With the current shift away from consumerism, parents face a great opportunity to teach the next generation valuable savings skills that may have gotten lost along the way in the past few decades. When good money management habits are taught at a young age, people are more likely to manage their money well as adults. Here are a few savings tips to help parents teach their children financial responsibility.

Lesson #1: Save Up for Rainy Days and Sundaes

By teaching your child early that savings make it possible to get things that they want, without owing someone for it later, they can begin learning to resist the need for instant gratification that plagues many adults today.

Obviously, any lessons on savings must be age appropriate. A seven-year-old will not understand the same basic concepts as a 17-year-old. However, you can still include your child in the discussion over which savings account is right for them.
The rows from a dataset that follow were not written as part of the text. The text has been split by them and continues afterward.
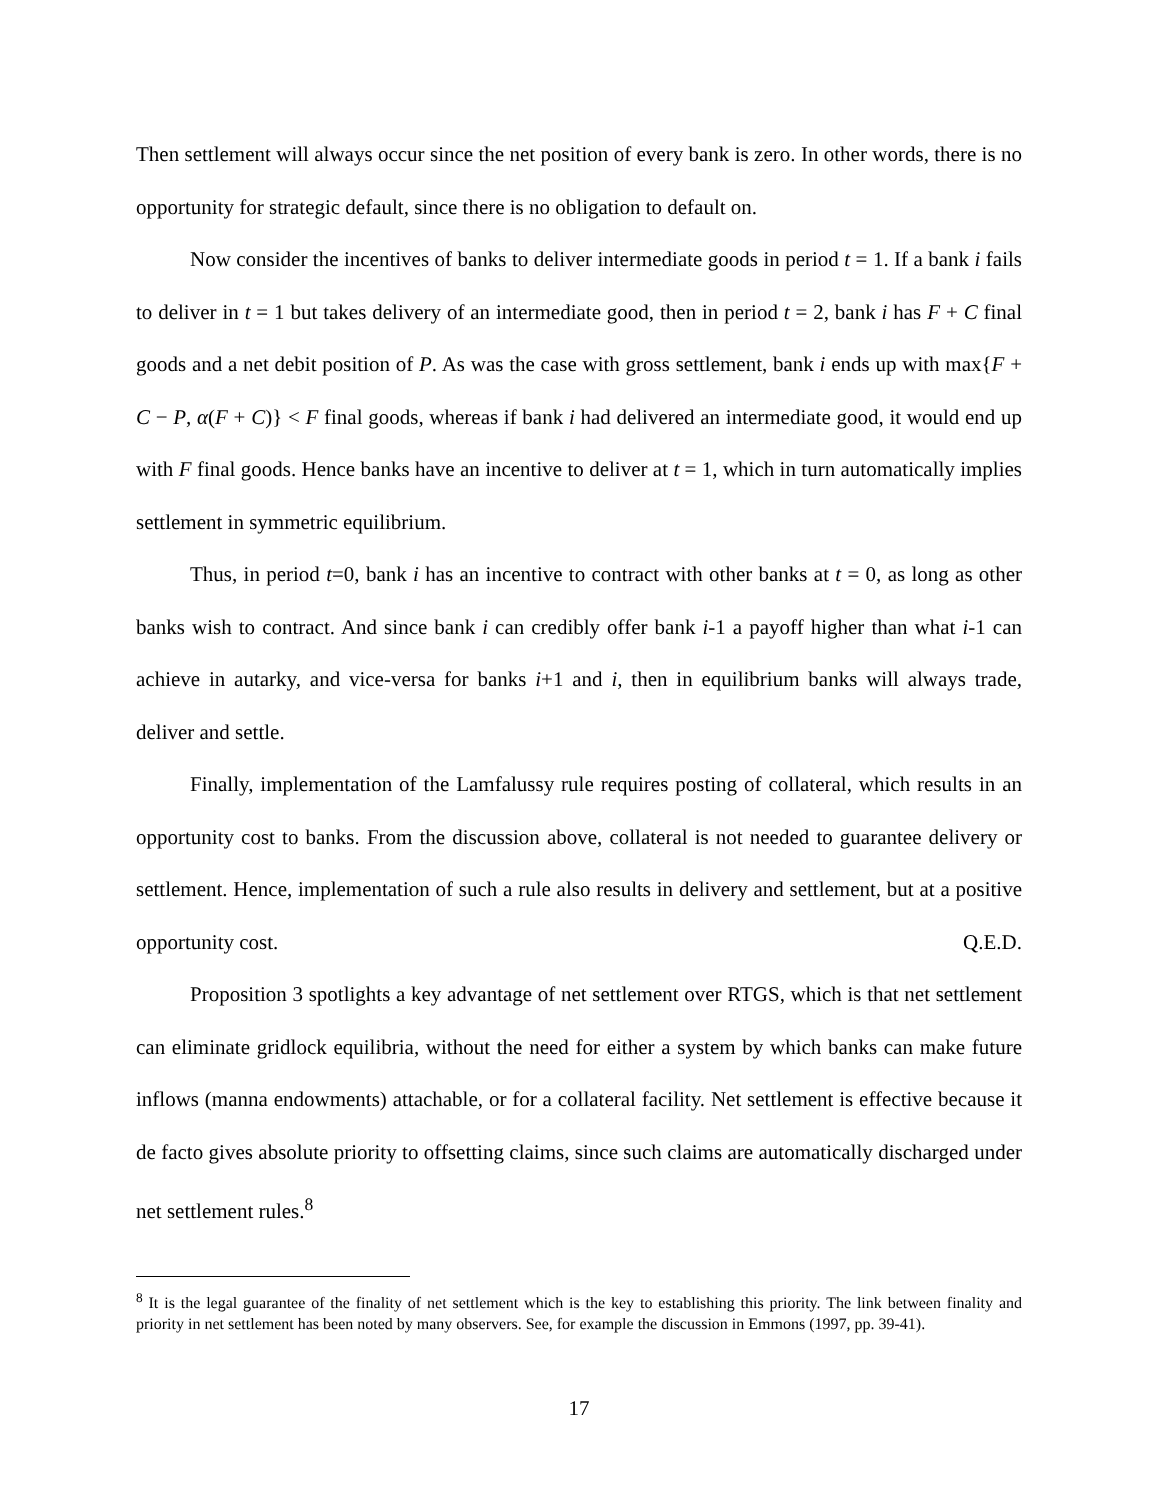Then settlement will always occur since the net position of every bank is zero. In other words, there is no opportunity for strategic default, since there is no obligation to default on.
Now consider the incentives of banks to deliver intermediate goods in period t = 1. If a bank i fails to deliver in t = 1 but takes delivery of an intermediate good, then in period t = 2, bank i has F + C final goods and a net debit position of P. As was the case with gross settlement, bank i ends up with max{F + C − P, α(F + C)} < F final goods, whereas if bank i had delivered an intermediate good, it would end up with F final goods. Hence banks have an incentive to deliver at t = 1, which in turn automatically implies settlement in symmetric equilibrium.
Thus, in period t=0, bank i has an incentive to contract with other banks at t = 0, as long as other banks wish to contract. And since bank i can credibly offer bank i-1 a payoff higher than what i-1 can achieve in autarky, and vice-versa for banks i+1 and i, then in equilibrium banks will always trade, deliver and settle.
Finally, implementation of the Lamfalussy rule requires posting of collateral, which results in an opportunity cost to banks. From the discussion above, collateral is not needed to guarantee delivery or settlement. Hence, implementation of such a rule also results in delivery and settlement, but at a positive opportunity cost. Q.E.D.
Proposition 3 spotlights a key advantage of net settlement over RTGS, which is that net settlement can eliminate gridlock equilibria, without the need for either a system by which banks can make future inflows (manna endowments) attachable, or for a collateral facility. Net settlement is effective because it de facto gives absolute priority to offsetting claims, since such claims are automatically discharged under net settlement rules.<sup>8</sup>
<sup>8</sup> It is the legal guarantee of the finality of net settlement which is the key to establishing this priority. The link between finality and priority in net settlement has been noted by many observers. See, for example the discussion in Emmons (1997, pp. 39-41).
17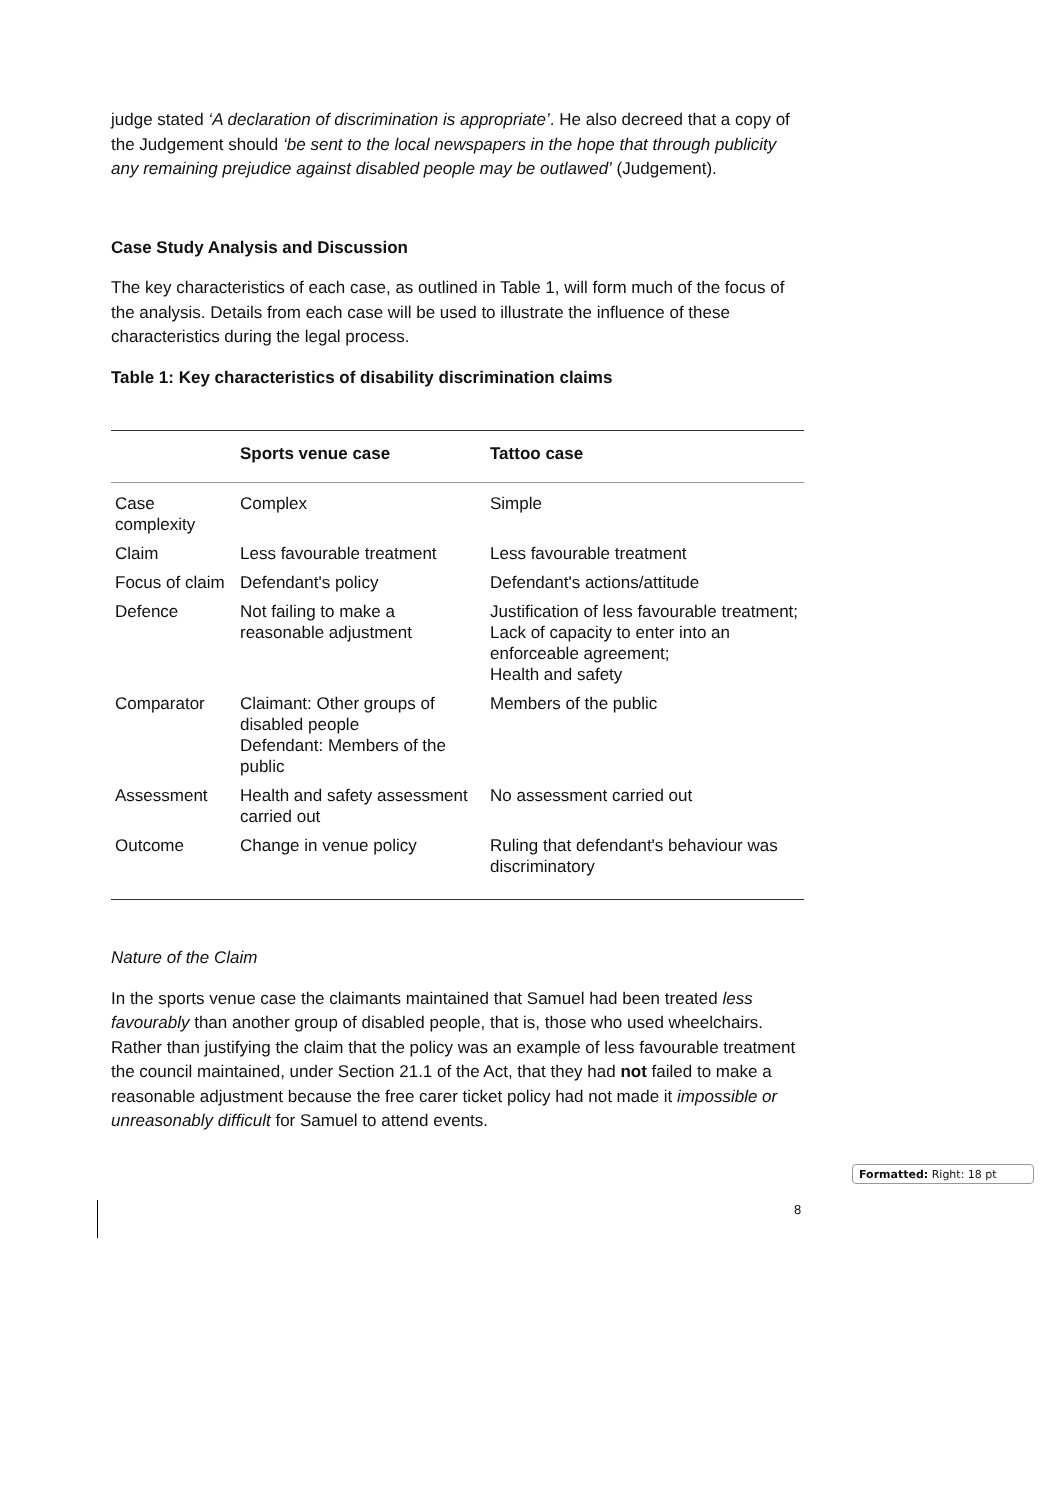judge stated ‘A declaration of discrimination is appropriate’. He also decreed that a copy of the Judgement should ‘be sent to the local newspapers in the hope that through publicity any remaining prejudice against disabled people may be outlawed’ (Judgement).
Case Study Analysis and Discussion
The key characteristics of each case, as outlined in Table 1, will form much of the focus of the analysis. Details from each case will be used to illustrate the influence of these characteristics during the legal process.
Table 1: Key characteristics of disability discrimination claims
| | Sports venue case | Tattoo case |
| --- | --- | --- |
| Case complexity | Complex | Simple |
| Claim | Less favourable treatment | Less favourable treatment |
| Focus of claim | Defendant's policy | Defendant's actions/attitude |
| Defence | Not failing to make a reasonable adjustment | Justification of less favourable treatment; Lack of capacity to enter into an enforceable agreement; Health and safety |
| Comparator | Claimant: Other groups of disabled people Defendant: Members of the public | Members of the public |
| Assessment | Health and safety assessment carried out | No assessment carried out |
| Outcome | Change in venue policy | Ruling that defendant's behaviour was discriminatory |
Nature of the Claim
In the sports venue case the claimants maintained that Samuel had been treated less favourably than another group of disabled people, that is, those who used wheelchairs. Rather than justifying the claim that the policy was an example of less favourable treatment the council maintained, under Section 21.1 of the Act, that they had not failed to make a reasonable adjustment because the free carer ticket policy had not made it impossible or unreasonably difficult for Samuel to attend events.
Formatted: Right: 18 pt
8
Explain to your child that a savings account is a place to save money safely for future use. If they have a special item they want to purchase or trip they want to go on, money placed in a savings account will be available for use when the time comes. It is a place to store cash where you have immediate access to your funds and the opportunity for a small amount of growth. (And maybe affords a trip to the ice cream shop!)

Lesson #2: Interest Rates Rule

Nailing this lesson will make a huge difference in how your kids will manage money. In as basic a manner as possible, show your kids how interest rates affect different accounts.

For example, a high interest rate applied to a savings account is a good thing, increasing the amount of return for their investment. Conversely, a high interest rate on credit card debt can spell death to your personal finances in that you will have a difficult time paying off your balance if hundreds or thousands of dollars are added as a result of a high interest rate.

Once your child understands the concept of a savings account and interest rates, you can work together to find the account that matches their savings needs. This may include reviewing online accounts versus accounts in local banks. A basic discussion on interest rates and how they can make your money grow can be included when comparing banks.

Lesson #3: Debt is Dangerous

A very big motivator for children to save money is to get something in return. This is true for everyone. Either you are trying to get more money from your savings or you are saving to get something.

While this is a great way to look at savings, you could also teach your children that by having a cushion of cash, at some point they will be able to avoid going into debt. This will be a hard concept for younger children, but important to teach as your child gets older.

For example, a well-padded savings account can be a lifesaver when you get older and need big-ticket items or living expenses in a crunch. Without savings, most people are forced to either go without or if necessary take out a loan or use some other form of credit to meet their financial obligations. By having a savings account in place for just such emergencies, a person can avoid debt and the burden of paying back an unexpected balance during a time of financial hardship.

Teach them well now, and they might not come crying to you later with a big credit card bill and no way to pay it.